By Ashley Finill
As we enter the month of May and come back from the bank holiday weekend the currency markets are back open for business. Sterling will be hoping to start the month where it left off as on Friday, as it gained some ground back on the Euro due to worse than expected EU Data on Friday morning gave the pound a much-needed lift and a good opportunity for Euro buyers. The rise was only marginal though, as Sterling Euro is still trading within the same 2 cent range that it has been for most of 2023. As we come into Tuesday morning Sterling has already started to fall off against the Euro dropping just under half a cent since the markets re-opened. With the start of a new month, comes a raft of economic data which will have an effect on the currency market throughout May. Inflation figures will be released across the board along with interest rate decisions from global banking committees. As we have already seen this year, Sterling has been the most sensitive to data releases, mainly due to being the worst performing economy in the G7 at present. This has meant the Bank of England has had to step in on multiple occasions raising interest rates in the UK to the record highs to help curb the 40- year high inflation rate.

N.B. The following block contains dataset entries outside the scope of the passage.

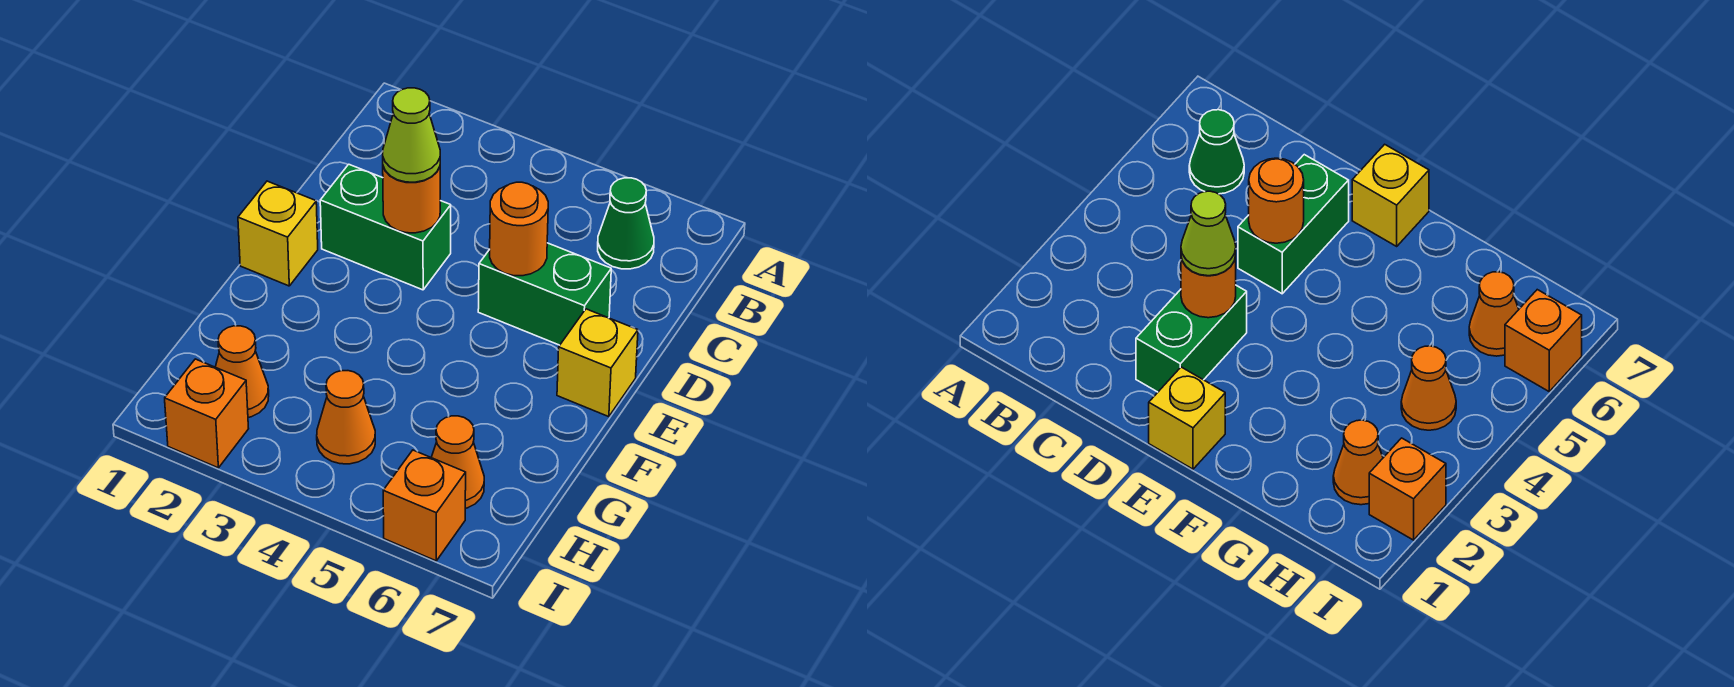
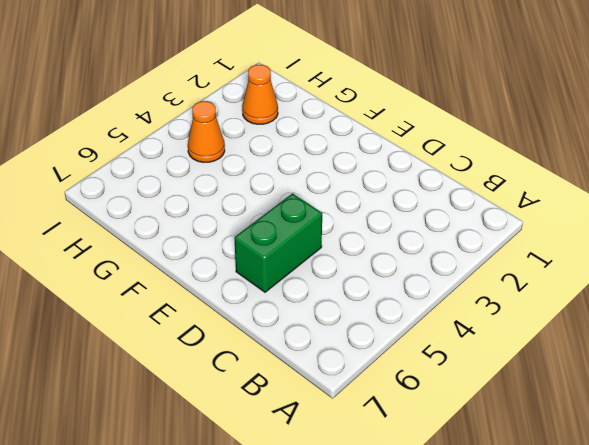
none -> green 1x1 cone [598,178,654,269]
none -> green 1x2 brick [320,164,451,290]
none -> yellow 1x1 brick [238,181,318,286]

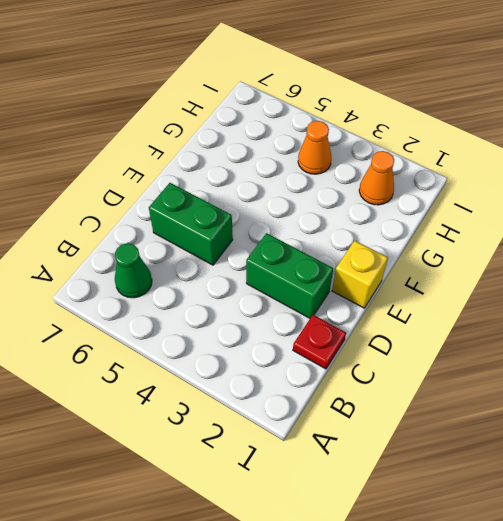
red 1x1 plate [293,315,346,369] -> none
none -> yellow 1x1 brick [557,309,638,417]
none -> orange 1x1 cone [431,416,484,508]
none -> orange 1x1 brick [165,359,249,468]

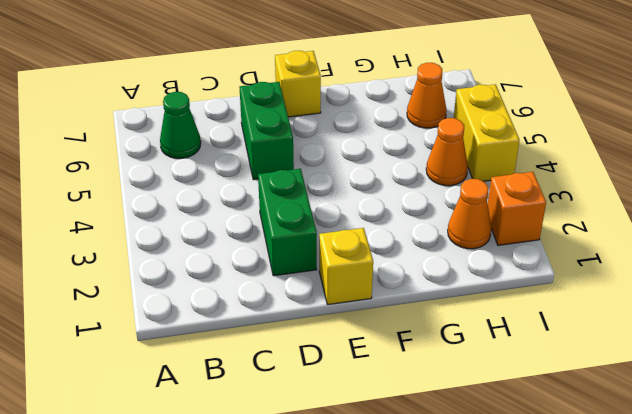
yellow 1x2 brick [454,84,519,181] -> none
none -> orange 1x1 brick [383,450,466,561]
none -> orange 1x1 round brick [383,167,440,233]
none -> orange 1x1 round brick [489,182,548,276]

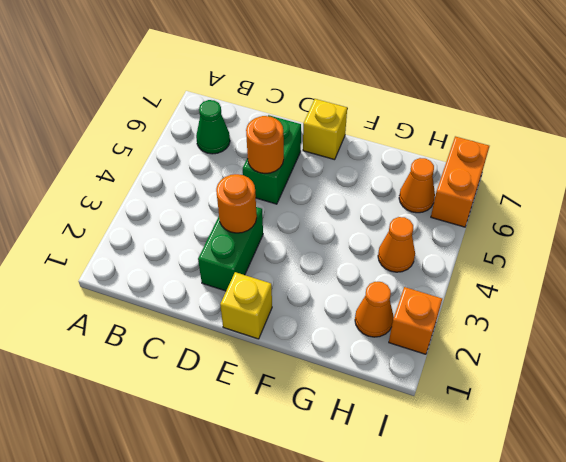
orange 1x2 brick [431,136,489,227] -> orange 1x1 brick [383,450,466,561]
none -> lime 1x1 cone [383,88,440,182]

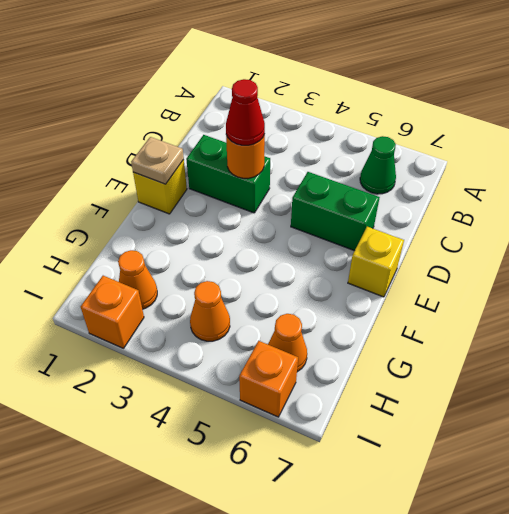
red 1x1 cone [226,79,265,145] -> lime 1x1 cone [383,88,440,182]
tan 1x1 plate [131,137,184,184] -> none
none -> orange 1x1 round brick [489,182,548,276]

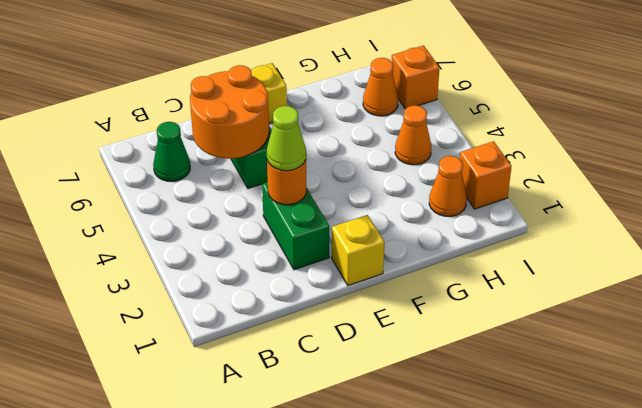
orange 2x2 round brick [190,65,269,159] -> orange 1x1 round brick [489,182,548,276]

Striking continues to disrupt Services
As the cost-of-living crisis continues to grip the UK, inflation is still in doubles figures, with the economy not recovering as quickly as expected. The high inflation rate has seen public sectors turning to the government for support with pay increase demands rife from unions across the emergency services, tax officers, postal workers, and train drivers to name a few. The government have managed to appease just a few sectors but the NHS and train workers amongst others are still planning strike action throughout this month, bringing disruption to services once again. This will pile on the pressure for the PM to act more decisively and bring a resolution to the striking. More money in workers’ pockets ideally means more spending, which ideally would help the economy in the UK albeit risking higher inflation. Retail sales figures fell last month by 0.8% which shows that money has been getting tighter, with less spending likely due to the cost of living crisis and as a result, investors have been less keen on the pound with losses seen on the euro and dollar when the retail sales figures were released towards the end of last month. As mentioned already this new month brings a refresh of data releases which will certainly affect the currency markets.
Data today and this week
As mentioned, a new month brings new data releases from across the globe which will impact the currency markets. A relatively quiet start to the week, however today. At 9am, the EU release consumer prices which could bring some volatility with it in the early morning trading. Overnight, New Zealand release their unemployment rate. Into Wednesday morning the unemployment rate is released in the EU at 9am. Into Wednesday afternoon the US release ADP Employment Change at 12.15pm. Later at 1.45pm the US also release PMI data and in the evening at 6pm the Federal Reserve will announce their interest rate decision. They are expected to increase the interest rate by 25 basis points from 5%to 5.25%. Overnight on Thursday Australia release trade balance figures at 1.30am. Into Thursday, the ECB announce their monetary policy decision statement which is likely to move Euro markets. A press conference will also be held by the ECB following the decision. On Thursday afternoon the US post jobless claims and trade balance figures. Finishing the week off on Friday, in the morning the EU release retail sales figures at 9am. Into the afternoon the US release the unemployment rate in the country at 12.30pm, as does Canada at the same time.